Хитрый старик понял все сразу. Его мелкая, торгашеская душа отлично считала риски. Он вскочил.
— Да я не виноват! Он сам приходил, деньги платил, говорил, для особого случая, для… для сердечного разговора!
— Значит, ты знаешь, кто он, — выдохнула Арина, и в ее тихом голосе прозвучала окончательность. — И знаешь, зачем. Теперь слушай в оба. Ты сваришь для Лексея новую партию. Такую же «забористую», как он любит. Но в тот день, когда Иван ввалится к тебе в кабак зверем — а я его таким направлю, — ты ему всё и выложишь. Глядя в глаза. Скажешь, кто заказывал отраву, кто дергал за ниточки. Скажешь, что боишься, что он, Иван, в ярости тебя самого прикончит, и тогда всё всплывет. И… попросишь у Лексея защиты. Понял меня, Семеныч?

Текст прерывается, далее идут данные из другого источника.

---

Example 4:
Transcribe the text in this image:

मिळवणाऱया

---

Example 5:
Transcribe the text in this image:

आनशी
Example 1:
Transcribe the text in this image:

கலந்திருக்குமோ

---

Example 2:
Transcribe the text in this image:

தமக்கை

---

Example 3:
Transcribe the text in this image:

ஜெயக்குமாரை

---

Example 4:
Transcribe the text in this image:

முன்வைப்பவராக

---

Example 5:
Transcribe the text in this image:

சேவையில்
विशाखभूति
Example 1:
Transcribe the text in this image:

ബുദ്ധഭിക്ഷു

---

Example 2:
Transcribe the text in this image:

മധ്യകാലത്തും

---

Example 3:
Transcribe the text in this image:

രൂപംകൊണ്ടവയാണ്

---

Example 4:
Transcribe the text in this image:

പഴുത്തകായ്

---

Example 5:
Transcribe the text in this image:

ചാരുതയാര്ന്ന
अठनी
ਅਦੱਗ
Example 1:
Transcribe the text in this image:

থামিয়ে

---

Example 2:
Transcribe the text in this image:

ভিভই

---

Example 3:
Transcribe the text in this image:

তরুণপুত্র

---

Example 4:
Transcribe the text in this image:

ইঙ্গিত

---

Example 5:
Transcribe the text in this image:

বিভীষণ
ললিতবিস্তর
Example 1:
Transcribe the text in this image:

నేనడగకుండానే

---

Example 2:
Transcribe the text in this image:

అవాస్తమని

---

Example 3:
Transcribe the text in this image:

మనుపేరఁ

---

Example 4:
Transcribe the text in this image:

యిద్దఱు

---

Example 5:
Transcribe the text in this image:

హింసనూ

Семеныч смотрел на нее, будто на призрак, мелко дрожа всем своим тощим телом.
— Да он меня… он меня на месте пришибит, этого Лексея! Язык-то отнимется!
— Не пришибит, — отрезала Арина, и в ее словах была та ледяная уверенность, что пронимала до костей. — Он не кулачник, он — подстрекатель. Тень. Он испугается, когда тень эту на свет вытащат, да еще при всем честном народе. Испугается сраму и огласки. Либо драпанет с глаз долой, либо… попробует Ивана усмирить. А Иван, когда узнает, что его столько лет, как последнего дурака, за нос водили…

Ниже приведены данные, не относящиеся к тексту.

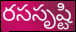
రససృష్టి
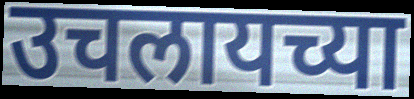
उचलायच्या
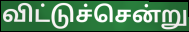
விட்டுச்சென்று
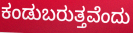
ಕಂಡುಬರುತ್ತವೆಂದು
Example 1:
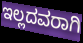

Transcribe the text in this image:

ಇಲ್ಲದವರಾಗಿ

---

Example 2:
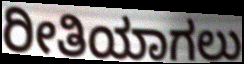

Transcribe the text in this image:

ರೀತಿಯಾಗಲು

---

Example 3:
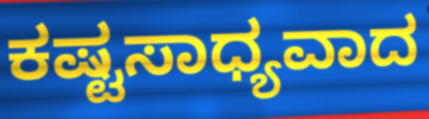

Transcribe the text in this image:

ಕಷ್ಟಸಾಧ್ಯವಾದ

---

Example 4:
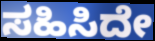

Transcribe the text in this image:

ಸಹಿಸಿದೇ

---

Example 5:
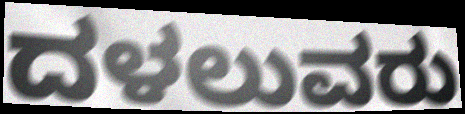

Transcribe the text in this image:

ದಳಲುವರು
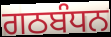
ਗਠਬੰਧਨ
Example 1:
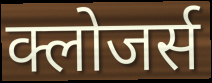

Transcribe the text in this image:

क्लोजर्स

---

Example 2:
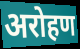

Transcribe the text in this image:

अरोहण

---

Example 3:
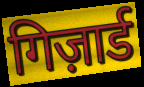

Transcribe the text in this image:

गिज़ार्ड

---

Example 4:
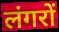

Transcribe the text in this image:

लंगरों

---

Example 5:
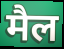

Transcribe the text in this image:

मैल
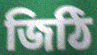
জিঠি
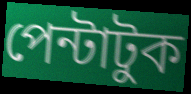
পেন্টাটুক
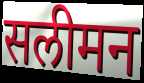
सलीमन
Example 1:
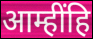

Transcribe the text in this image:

आम्हींहि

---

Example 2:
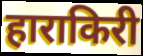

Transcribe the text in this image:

हाराकिरी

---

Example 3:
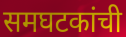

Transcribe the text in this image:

समघटकांची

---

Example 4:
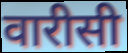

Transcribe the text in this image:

वारीसी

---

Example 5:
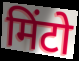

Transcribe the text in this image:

मिंटो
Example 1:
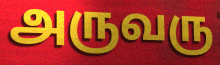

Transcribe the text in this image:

அருவரு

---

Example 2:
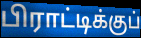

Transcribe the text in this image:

பிராட்டிக்குப்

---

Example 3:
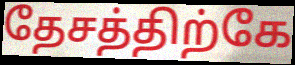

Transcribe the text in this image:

தேசத்திற்கே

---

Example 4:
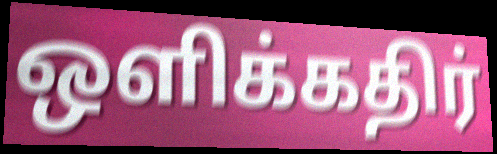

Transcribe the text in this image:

ஒளிக்கதிர்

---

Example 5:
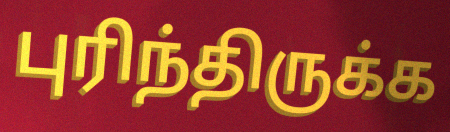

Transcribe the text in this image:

புரிந்திருக்க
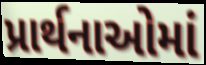
પ્રાર્થનાઓમાં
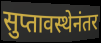
सुप्तावस्थेनंतर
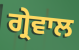
ਗ੍ਰੇਵਾਲ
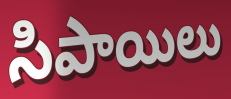
సిపాయిలు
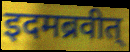
इदमब्रवीत्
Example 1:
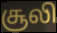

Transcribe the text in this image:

சூலி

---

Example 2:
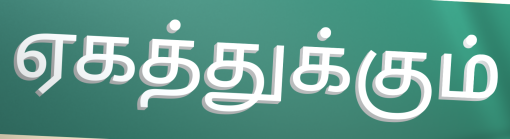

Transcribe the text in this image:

ஏகத்துக்கும்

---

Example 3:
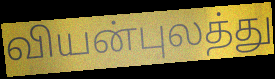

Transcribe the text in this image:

வியன்புலத்து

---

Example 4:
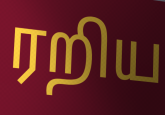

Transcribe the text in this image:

ரறிய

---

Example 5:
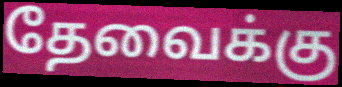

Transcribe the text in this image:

தேவைக்கு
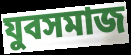
যুবসমাজ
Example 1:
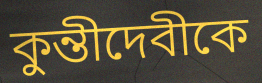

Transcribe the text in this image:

কুন্তীদেবীকে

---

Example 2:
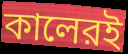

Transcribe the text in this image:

কালেরই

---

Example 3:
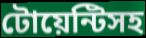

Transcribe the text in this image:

টোয়েন্টিসহ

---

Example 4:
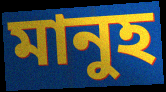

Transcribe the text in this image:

মানুহ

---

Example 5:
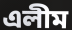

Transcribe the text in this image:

এলীম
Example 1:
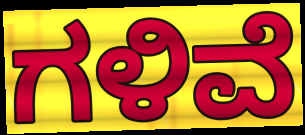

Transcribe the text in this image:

ಗಳಿವೆ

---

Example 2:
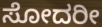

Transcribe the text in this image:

ಸೋದರೀ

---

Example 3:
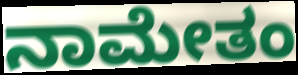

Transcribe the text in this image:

ನಾಮೇತಂ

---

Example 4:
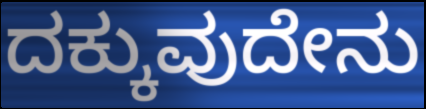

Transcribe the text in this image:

ದಕ್ಕುವುದೇನು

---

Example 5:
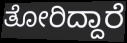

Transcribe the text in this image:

ತೋರಿದ್ದಾರೆ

Она намеренно оборвала фразу. Семеныч сглотнул пустым глотком, и в его воображении, словно вспышка, мелькнула картина: бешеное, искаженное лицо Ивана, обращенное уже не на жену, а на того, кто его скрутил по рукам и ногам хмельной петлей.
— А мне-то что за это? — жалобно спросил он, но уже по-другому — не отказываясь, а торгуясь.
— Тебе — этот оберег, — Арина протянула ему тесемку. — И мое молчание. И совет: вари свою сивуху для тех, кто хочет просто забыться. Не лезь в большие игры, Семеныч.
Семеныч, бормоча что-то, взял тесемку и почти выбежал из избы. План был запущен. Первая шестеренка щелкнула.